## 作業指示
下にある配線板の温度・時間監視についての文章のうち、「配線板および/または配線板(2)上の少な」から「必要があるということである。」までの部分を一字一句変えずに書き写してください。

## 分析用テキスト

= = = = = = =

説明

少なくとも1つの配線板および/または配線板上のコンポーネントの温度・時間負荷を監視する方法、ならびにこれに対応する温度・時間インジケータおよびその利用法

配線板および/または配線板(2)上の少なくとも1つのコンポーネント(3)の温度・時間負荷を不可逆的な色転換をする時間・温度インジケータ(TTI)(6)によって監視する方法において、少なくとも1つのTTI管理部材(6)が配線板および/または監視されるべきコンポーネント(3)に塗布され、TTI管理部材(6)としては分子分解プロセスを有するとともにポリマーマトリクスの中で均質に分散した状態でそのつど関連する温度領域で活性を有する遷移金属の無機塩または有機塩からなるTTI物質が用いられ、前記TTI物質(6)は視覚的ないし機械的に検証可能な不可逆的な色変化を関連する温度領域で、および関連する温度領域での動作の経過時間に依存して有しており、そのようにして配線板および/または配線板(2)上のコンポーネント(3)の温度負荷を監視することができる方法。

【発明の詳細な説明】
【技術分野】
【0001】
本発明は、配線板および/または相互に接続された電気接続部を備える支持部品および配線板の上の電子コンポーネントの耐用寿命を短くする過熱を再検証可能にするための、表示装置を有する少なくとも1つの配線板および/または配線板上のコンポーネントの温度・時間負荷を監視する方法に関する。
【背景技術】
【0002】
1)配線板の実装にあたっては、リフロープロセスを実施する際の配線板の熱負荷をチェックできるようにしたいという要請がある。1つの配線板に複数回のリフロープロセスを行うことの主な理由は、コンポーネント実装を異なるSMTコンポーネントで複数のサイクルにより実行しなければならないという必要があるからである。
どれだけの頻度で(どれだけの回数のリフローサイクルで)、およびどの程度のピーク温度で、配線板が熱処理されたかを検証可能にする必要があるということである。
2)しかし、配線板負荷のチェックのための温度転換点は、一般に、200℃から300℃の間だけにあるのではない。

= = = = = = =

## リスト抜粋

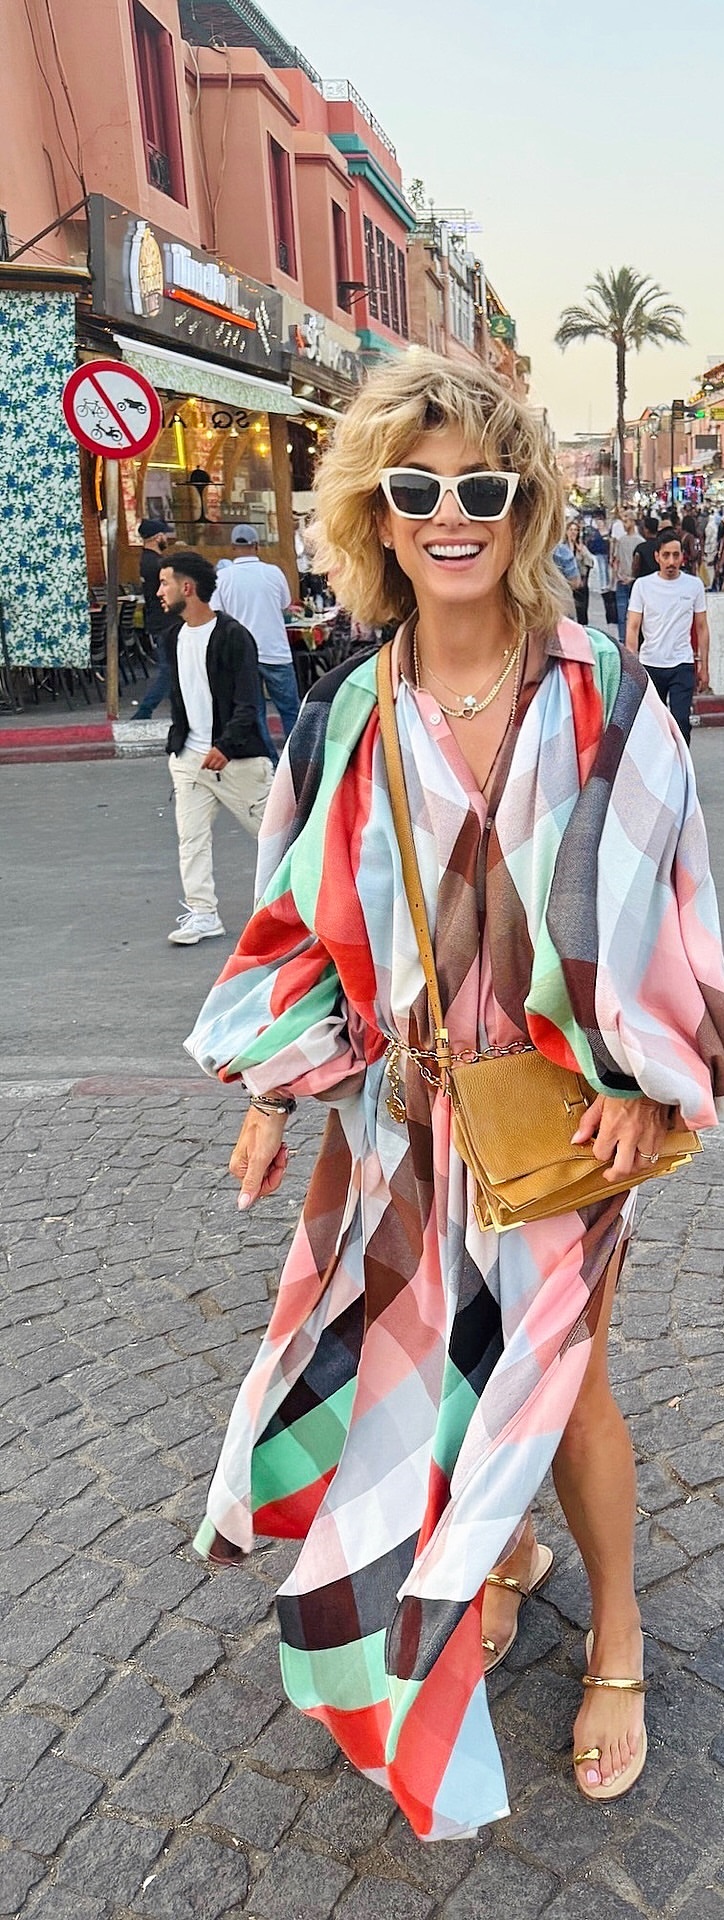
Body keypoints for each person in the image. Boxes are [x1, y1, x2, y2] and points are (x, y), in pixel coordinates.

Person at [187, 353, 724, 1838]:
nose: (450, 515)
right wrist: (271, 1100)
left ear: (524, 505)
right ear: (377, 513)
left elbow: (673, 901)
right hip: (400, 1126)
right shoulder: (349, 710)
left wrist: (645, 1086)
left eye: (481, 487)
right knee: (421, 1372)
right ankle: (500, 1557)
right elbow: (294, 917)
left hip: (561, 1117)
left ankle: (617, 1637)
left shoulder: (603, 692)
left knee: (564, 1380)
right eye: (415, 489)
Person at [160, 550, 273, 946]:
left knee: (277, 838)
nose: (159, 591)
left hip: (237, 761)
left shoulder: (233, 636)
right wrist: (179, 747)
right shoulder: (171, 638)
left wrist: (226, 745)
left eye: (165, 583)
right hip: (189, 760)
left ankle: (305, 909)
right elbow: (182, 696)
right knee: (191, 840)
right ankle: (203, 914)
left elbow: (249, 702)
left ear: (187, 588)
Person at [211, 524, 300, 766]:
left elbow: (217, 613)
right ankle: (297, 758)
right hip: (275, 650)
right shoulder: (273, 573)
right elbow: (285, 604)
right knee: (290, 709)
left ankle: (271, 760)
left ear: (233, 548)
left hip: (243, 655)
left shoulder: (223, 578)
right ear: (257, 546)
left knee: (255, 712)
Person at [626, 527, 710, 743]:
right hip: (650, 664)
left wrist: (704, 667)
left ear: (682, 557)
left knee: (681, 722)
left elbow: (702, 627)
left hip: (682, 664)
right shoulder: (642, 586)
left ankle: (681, 764)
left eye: (675, 555)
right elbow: (633, 626)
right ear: (657, 557)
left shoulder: (694, 586)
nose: (671, 561)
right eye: (666, 555)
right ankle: (659, 765)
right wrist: (632, 664)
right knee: (654, 726)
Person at [132, 520, 177, 721]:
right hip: (166, 622)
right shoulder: (157, 565)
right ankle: (145, 709)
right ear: (157, 537)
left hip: (160, 621)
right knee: (169, 670)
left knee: (175, 669)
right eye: (164, 535)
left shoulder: (147, 561)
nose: (166, 538)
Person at [611, 507, 642, 644]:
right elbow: (617, 559)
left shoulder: (639, 541)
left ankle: (632, 641)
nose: (624, 524)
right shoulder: (622, 540)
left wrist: (633, 577)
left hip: (633, 581)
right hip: (622, 579)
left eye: (627, 521)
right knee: (621, 614)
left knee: (635, 614)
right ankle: (623, 641)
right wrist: (617, 575)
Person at [568, 518, 595, 624]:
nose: (573, 532)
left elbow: (591, 562)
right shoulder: (563, 548)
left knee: (581, 611)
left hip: (581, 583)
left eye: (575, 530)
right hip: (567, 584)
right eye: (571, 530)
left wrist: (582, 552)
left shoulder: (581, 547)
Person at [631, 512, 659, 579]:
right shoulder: (662, 545)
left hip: (644, 579)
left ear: (646, 530)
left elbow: (636, 566)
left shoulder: (640, 548)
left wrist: (634, 576)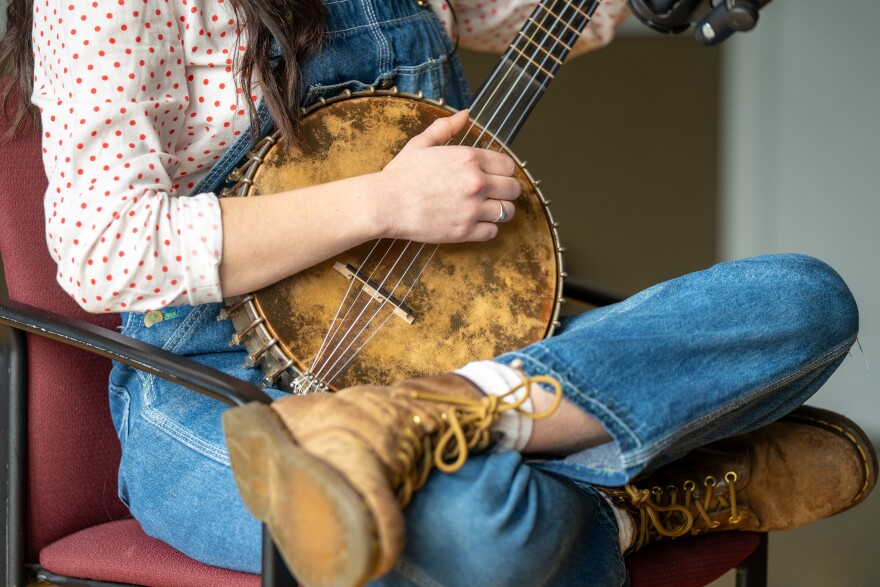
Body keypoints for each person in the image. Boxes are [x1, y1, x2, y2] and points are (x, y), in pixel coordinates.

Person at [1, 0, 875, 585]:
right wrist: (383, 201)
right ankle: (637, 506)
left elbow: (532, 11)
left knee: (808, 299)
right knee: (481, 528)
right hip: (221, 395)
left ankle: (437, 416)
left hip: (465, 361)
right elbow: (102, 249)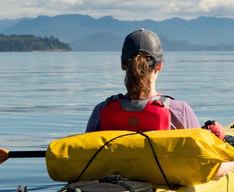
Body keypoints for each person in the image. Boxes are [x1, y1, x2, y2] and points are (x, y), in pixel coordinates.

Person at [85, 29, 223, 137]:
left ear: (123, 64)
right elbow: (202, 156)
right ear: (159, 65)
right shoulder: (179, 111)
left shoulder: (101, 111)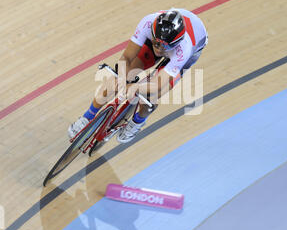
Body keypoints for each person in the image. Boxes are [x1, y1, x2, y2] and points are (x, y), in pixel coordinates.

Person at [68, 8, 208, 143]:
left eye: (164, 47)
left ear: (176, 44)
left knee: (151, 95)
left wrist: (134, 87)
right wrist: (122, 79)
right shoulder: (147, 23)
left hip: (191, 49)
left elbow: (157, 85)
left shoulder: (184, 50)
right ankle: (87, 117)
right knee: (121, 75)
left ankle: (138, 121)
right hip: (167, 40)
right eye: (156, 43)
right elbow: (126, 57)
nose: (159, 50)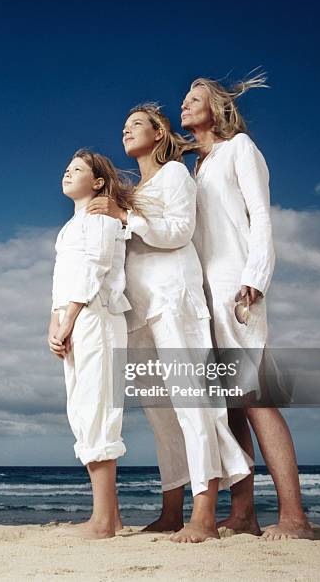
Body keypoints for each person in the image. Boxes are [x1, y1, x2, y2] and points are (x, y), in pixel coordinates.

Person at [87, 104, 252, 543]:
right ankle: (171, 510)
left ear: (160, 134)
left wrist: (126, 218)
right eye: (123, 125)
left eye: (136, 124)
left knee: (193, 406)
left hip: (175, 301)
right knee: (161, 416)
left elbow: (178, 231)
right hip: (138, 312)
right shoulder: (133, 191)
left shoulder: (176, 175)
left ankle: (204, 513)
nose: (126, 130)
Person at [180, 71, 313, 540]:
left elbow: (261, 218)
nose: (185, 104)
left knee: (255, 399)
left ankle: (294, 517)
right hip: (202, 296)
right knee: (231, 406)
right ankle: (243, 514)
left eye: (195, 98)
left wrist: (255, 279)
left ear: (216, 108)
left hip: (237, 286)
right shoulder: (194, 165)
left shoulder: (240, 149)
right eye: (184, 99)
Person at [48, 148, 135, 539]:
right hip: (75, 319)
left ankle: (103, 522)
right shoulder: (69, 228)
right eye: (66, 168)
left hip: (97, 317)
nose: (68, 173)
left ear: (98, 181)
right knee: (82, 411)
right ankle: (108, 518)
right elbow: (61, 280)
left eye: (77, 169)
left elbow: (95, 268)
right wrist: (55, 321)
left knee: (99, 410)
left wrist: (69, 317)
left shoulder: (102, 215)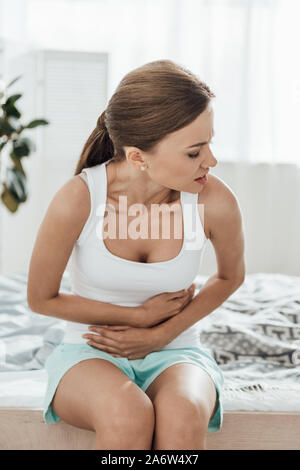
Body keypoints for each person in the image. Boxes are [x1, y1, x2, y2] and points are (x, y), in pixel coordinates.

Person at [27, 59, 245, 450]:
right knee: (128, 413)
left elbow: (230, 277)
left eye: (210, 143)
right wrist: (138, 317)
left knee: (182, 414)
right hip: (89, 350)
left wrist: (159, 333)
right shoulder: (79, 198)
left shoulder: (215, 200)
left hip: (177, 349)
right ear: (139, 157)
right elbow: (40, 298)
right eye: (195, 152)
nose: (211, 161)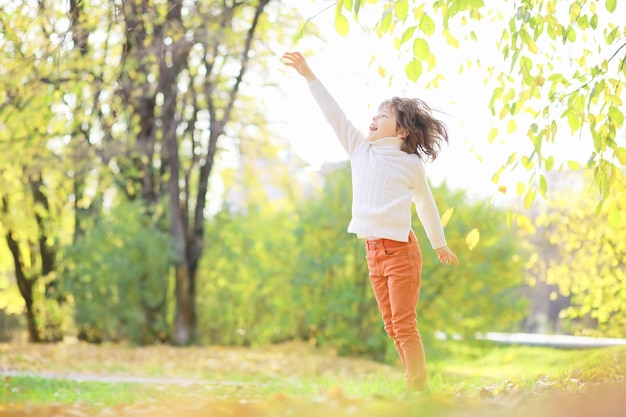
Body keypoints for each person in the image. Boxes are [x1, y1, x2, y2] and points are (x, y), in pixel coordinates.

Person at [283, 51, 459, 394]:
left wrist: (439, 243)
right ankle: (414, 384)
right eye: (375, 113)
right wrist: (309, 76)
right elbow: (334, 115)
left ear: (403, 130)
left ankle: (417, 389)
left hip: (401, 253)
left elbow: (425, 204)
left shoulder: (410, 165)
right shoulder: (360, 149)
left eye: (384, 114)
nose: (374, 117)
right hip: (373, 253)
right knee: (392, 326)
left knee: (405, 325)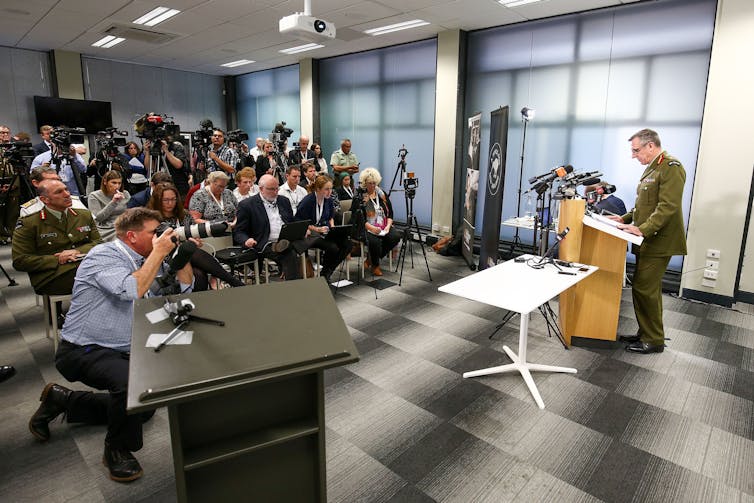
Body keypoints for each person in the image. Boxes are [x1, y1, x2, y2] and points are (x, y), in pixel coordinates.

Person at [28, 208, 193, 482]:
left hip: (123, 347)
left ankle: (65, 400)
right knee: (130, 387)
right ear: (131, 236)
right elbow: (132, 290)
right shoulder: (103, 256)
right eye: (154, 232)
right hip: (83, 348)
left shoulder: (147, 258)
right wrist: (159, 252)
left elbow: (182, 292)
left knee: (143, 409)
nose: (160, 237)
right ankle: (116, 450)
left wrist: (182, 256)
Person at [608, 128, 687, 354]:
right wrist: (623, 218)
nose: (634, 156)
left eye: (636, 151)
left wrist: (642, 230)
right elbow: (644, 206)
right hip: (647, 239)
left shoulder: (671, 167)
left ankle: (653, 340)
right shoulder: (653, 168)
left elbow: (667, 208)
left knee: (645, 289)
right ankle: (646, 333)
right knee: (644, 288)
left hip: (658, 241)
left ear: (650, 145)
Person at [12, 179, 101, 295]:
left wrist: (77, 251)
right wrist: (58, 259)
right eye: (59, 192)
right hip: (51, 276)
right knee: (103, 279)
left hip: (84, 267)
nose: (67, 194)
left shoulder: (84, 215)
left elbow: (98, 242)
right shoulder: (29, 223)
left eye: (66, 189)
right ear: (45, 199)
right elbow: (20, 261)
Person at [148, 183, 244, 290]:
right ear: (157, 200)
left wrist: (196, 242)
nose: (170, 203)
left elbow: (194, 232)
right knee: (191, 252)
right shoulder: (152, 219)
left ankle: (201, 302)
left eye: (173, 199)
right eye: (166, 200)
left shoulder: (184, 214)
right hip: (165, 257)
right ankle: (233, 282)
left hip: (189, 255)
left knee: (199, 273)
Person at [233, 174, 303, 281]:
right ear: (261, 189)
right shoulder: (247, 205)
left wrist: (300, 229)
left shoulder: (284, 201)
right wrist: (246, 240)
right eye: (271, 189)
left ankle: (294, 278)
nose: (275, 192)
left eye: (277, 188)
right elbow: (239, 231)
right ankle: (295, 285)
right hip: (265, 241)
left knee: (306, 243)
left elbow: (291, 222)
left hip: (286, 238)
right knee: (290, 253)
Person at [297, 175, 351, 282]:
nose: (329, 192)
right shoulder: (308, 201)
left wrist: (333, 228)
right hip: (310, 234)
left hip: (324, 231)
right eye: (326, 189)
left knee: (347, 244)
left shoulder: (328, 200)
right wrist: (317, 229)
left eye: (331, 188)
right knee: (333, 247)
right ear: (318, 189)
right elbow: (300, 221)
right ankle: (325, 273)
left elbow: (331, 217)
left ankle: (327, 271)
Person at [354, 167, 401, 276]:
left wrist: (388, 226)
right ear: (365, 183)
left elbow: (390, 212)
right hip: (365, 227)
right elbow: (357, 219)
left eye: (374, 183)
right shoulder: (360, 196)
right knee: (374, 241)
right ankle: (375, 265)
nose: (373, 186)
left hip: (383, 225)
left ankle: (371, 258)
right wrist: (372, 228)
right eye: (370, 183)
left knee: (395, 236)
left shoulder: (382, 194)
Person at [88, 170, 131, 242]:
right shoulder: (94, 196)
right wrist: (113, 202)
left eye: (119, 183)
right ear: (105, 182)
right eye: (114, 183)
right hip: (106, 228)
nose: (117, 186)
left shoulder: (125, 194)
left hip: (124, 224)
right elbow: (98, 218)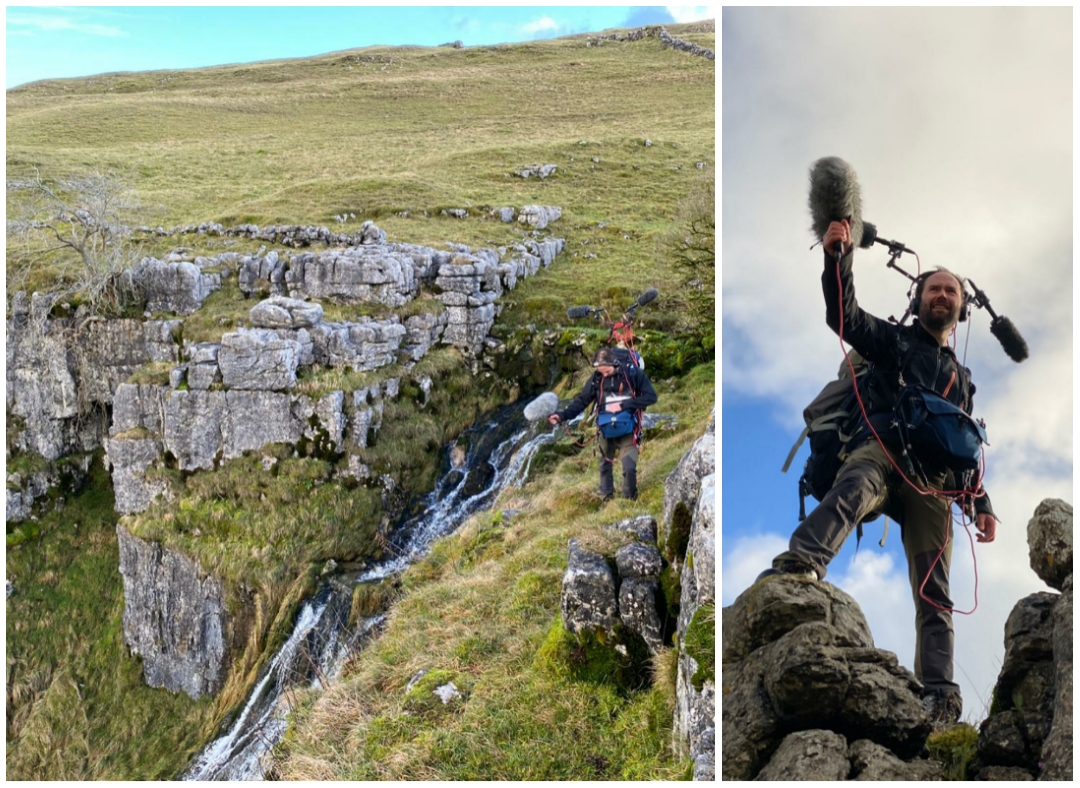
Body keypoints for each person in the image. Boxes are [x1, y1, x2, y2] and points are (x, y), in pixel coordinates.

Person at [760, 218, 998, 728]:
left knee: (935, 590)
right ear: (918, 300)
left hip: (933, 485)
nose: (941, 294)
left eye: (950, 290)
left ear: (959, 308)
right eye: (933, 287)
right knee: (853, 489)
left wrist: (981, 504)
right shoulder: (893, 342)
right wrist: (838, 258)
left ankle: (937, 691)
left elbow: (962, 448)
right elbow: (843, 317)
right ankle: (800, 566)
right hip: (882, 450)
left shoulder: (964, 379)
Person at [548, 346, 657, 501]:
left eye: (607, 371)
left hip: (629, 429)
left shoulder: (633, 374)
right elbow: (581, 401)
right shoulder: (596, 378)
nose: (604, 375)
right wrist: (562, 415)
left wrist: (626, 405)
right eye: (601, 372)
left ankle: (629, 500)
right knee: (605, 465)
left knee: (629, 468)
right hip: (605, 430)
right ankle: (606, 497)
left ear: (615, 364)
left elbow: (651, 397)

= = = = = = =

## 演習結果
配線板および/または配線板(2)上の少なくとも1つのコンポーネント(3)の温度・時間負荷を不可逆的な色転換をする時間・温度インジケータ(TTI)(6)によって監視する方法において、少なくとも1つのTTI管理部材(6)が配線板および/または監視されるべきコンポーネント(3)に塗布され、TTI管理部材(6)としては分子分解プロセスを有するとともにポリマーマトリクスの中で均質に分散した状態でそのつど関連する温度領域で活性を有する遷移金属の無機塩または有機塩からなるTTI物質が用いられ、前記TTI物質(6)は視覚的ないし機械的に検証可能な不可逆的な色変化を関連する温度領域で、および関連する温度領域での動作の経過時間に依存して有しており、そのようにして配線板および/または配線板(2)上のコンポーネント(3)の温度負荷を監視することができる方法。

【発明の詳細な説明】
【技術分野】
【0001】
本発明は、配線板および/または相互に接続された電気接続部を備える支持部品および配線板の上の電子コンポーネントの耐用寿命を短くする過熱を再検証可能にするための、表示装置を有する少なくとも1つの配線板および/または配線板上のコンポーネントの温度・時間負荷を監視する方法に関する。
【背景技術】
【0002】
1)配線板の実装にあたっては、リフロープロセスを実施する際の配線板の熱負荷をチェックできるようにしたいという要請がある。1つの配線板に複数回のリフロープロセスを行うことの主な理由は、コンポーネント実装を異なるSMTコンポーネントで複数のサイクルにより実行しなければならないという必要があるからである。
どれだけの頻度で(どれだけの回数のリフローサイクルで)、およびどの程度のピーク温度で、配線板が熱処理されたかを検証可能にする必要があるということである。